Write out, from the entries below, exactly the lines that run between the lines holding "The most popular" and "The detection results", inclusive, and stop there.
=== Records provided ===
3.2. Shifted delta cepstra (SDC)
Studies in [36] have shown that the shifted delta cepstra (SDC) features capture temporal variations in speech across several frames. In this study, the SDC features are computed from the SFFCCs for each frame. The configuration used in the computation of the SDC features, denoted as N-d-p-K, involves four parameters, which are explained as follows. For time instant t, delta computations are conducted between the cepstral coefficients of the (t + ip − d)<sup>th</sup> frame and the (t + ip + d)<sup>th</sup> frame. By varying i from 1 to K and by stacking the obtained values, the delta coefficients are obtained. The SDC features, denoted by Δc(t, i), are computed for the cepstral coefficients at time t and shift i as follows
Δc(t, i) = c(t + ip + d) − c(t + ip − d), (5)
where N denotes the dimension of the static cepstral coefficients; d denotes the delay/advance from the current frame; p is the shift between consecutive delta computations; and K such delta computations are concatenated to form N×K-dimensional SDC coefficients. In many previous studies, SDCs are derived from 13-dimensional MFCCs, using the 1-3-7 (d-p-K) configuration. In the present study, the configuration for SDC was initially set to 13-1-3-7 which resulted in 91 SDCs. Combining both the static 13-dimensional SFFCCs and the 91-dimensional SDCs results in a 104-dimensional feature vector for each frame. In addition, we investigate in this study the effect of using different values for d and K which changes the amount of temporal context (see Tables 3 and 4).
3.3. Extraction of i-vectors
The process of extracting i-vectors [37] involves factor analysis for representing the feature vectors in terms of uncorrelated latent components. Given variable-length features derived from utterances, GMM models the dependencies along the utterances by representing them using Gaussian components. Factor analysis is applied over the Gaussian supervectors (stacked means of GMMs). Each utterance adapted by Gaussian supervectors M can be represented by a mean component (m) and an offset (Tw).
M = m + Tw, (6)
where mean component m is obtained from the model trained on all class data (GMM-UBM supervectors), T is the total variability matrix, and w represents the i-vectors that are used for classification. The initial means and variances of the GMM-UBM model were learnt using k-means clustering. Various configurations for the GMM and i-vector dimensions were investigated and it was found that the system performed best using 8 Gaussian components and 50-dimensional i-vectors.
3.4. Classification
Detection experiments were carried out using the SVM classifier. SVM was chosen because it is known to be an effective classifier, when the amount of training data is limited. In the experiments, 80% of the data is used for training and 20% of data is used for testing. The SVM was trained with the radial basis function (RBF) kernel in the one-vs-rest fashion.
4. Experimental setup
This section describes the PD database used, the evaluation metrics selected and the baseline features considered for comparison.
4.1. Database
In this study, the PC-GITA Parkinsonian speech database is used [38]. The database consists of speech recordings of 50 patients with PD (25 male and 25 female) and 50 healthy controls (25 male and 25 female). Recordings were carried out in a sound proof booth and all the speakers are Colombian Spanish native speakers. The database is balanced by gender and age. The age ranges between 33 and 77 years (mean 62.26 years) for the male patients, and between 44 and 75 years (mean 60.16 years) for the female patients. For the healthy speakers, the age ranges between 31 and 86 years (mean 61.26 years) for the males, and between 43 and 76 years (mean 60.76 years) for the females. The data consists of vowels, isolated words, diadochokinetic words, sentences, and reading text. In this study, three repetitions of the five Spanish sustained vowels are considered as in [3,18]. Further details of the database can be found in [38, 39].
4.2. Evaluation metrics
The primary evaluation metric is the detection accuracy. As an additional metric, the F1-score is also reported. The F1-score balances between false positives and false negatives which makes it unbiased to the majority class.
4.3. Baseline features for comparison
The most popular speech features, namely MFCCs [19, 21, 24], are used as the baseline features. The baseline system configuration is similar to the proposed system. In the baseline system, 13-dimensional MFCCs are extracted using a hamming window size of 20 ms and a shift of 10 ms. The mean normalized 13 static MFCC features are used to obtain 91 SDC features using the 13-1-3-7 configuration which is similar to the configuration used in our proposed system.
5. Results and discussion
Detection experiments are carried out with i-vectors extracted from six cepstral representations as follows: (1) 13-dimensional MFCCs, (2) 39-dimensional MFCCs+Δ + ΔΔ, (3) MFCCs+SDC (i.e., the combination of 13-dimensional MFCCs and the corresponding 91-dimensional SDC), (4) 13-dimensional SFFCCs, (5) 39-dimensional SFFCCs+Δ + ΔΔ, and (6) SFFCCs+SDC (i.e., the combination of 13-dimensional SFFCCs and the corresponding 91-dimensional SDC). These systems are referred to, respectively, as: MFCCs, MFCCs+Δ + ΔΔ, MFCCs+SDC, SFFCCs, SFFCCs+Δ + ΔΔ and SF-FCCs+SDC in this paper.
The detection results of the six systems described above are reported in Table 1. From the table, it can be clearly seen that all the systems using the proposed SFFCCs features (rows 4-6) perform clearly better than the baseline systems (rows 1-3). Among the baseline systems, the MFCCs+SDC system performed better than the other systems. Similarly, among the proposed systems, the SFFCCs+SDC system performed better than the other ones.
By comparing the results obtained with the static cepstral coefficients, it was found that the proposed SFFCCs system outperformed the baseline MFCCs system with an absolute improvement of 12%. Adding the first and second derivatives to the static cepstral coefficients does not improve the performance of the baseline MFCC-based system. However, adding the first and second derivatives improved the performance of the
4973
===
**Response to the task**
The most popular speech features, namely MFCCs [19, 21, 24], are used as the baseline features. The baseline system configuration is similar to the proposed system. In the baseline system, 13-dimensional MFCCs are extracted using a hamming window size of 20 ms and a shift of 10 ms. The mean normalized 13 static MFCC features are used to obtain 91 SDC features using the 13-1-3-7 configuration which is similar to the configuration used in our proposed system.
5. Results and discussion
Detection experiments are carried out with i-vectors extracted from six cepstral representations as follows: (1) 13-dimensional MFCCs, (2) 39-dimensional MFCCs+Δ + ΔΔ, (3) MFCCs+SDC (i.e., the combination of 13-dimensional MFCCs and the corresponding 91-dimensional SDC), (4) 13-dimensional SFFCCs, (5) 39-dimensional SFFCCs+Δ + ΔΔ, and (6) SFFCCs+SDC (i.e., the combination of 13-dimensional SFFCCs and the corresponding 91-dimensional SDC). These systems are referred to, respectively, as: MFCCs, MFCCs+Δ + ΔΔ, MFCCs+SDC, SFFCCs, SFFCCs+Δ + ΔΔ and SF-FCCs+SDC in this paper.
The detection results of the six systems described above are reported in Table 1. From the table, it can be clearly seen that all the systems using the proposed SFFCCs features (rows 4-6) perform clearly better than the baseline systems (rows 1-3). Among the baseline systems, the MFCCs+SDC system performed better than the other systems. Similarly, among the proposed systems, the SFFCCs+SDC system performed better than the other ones.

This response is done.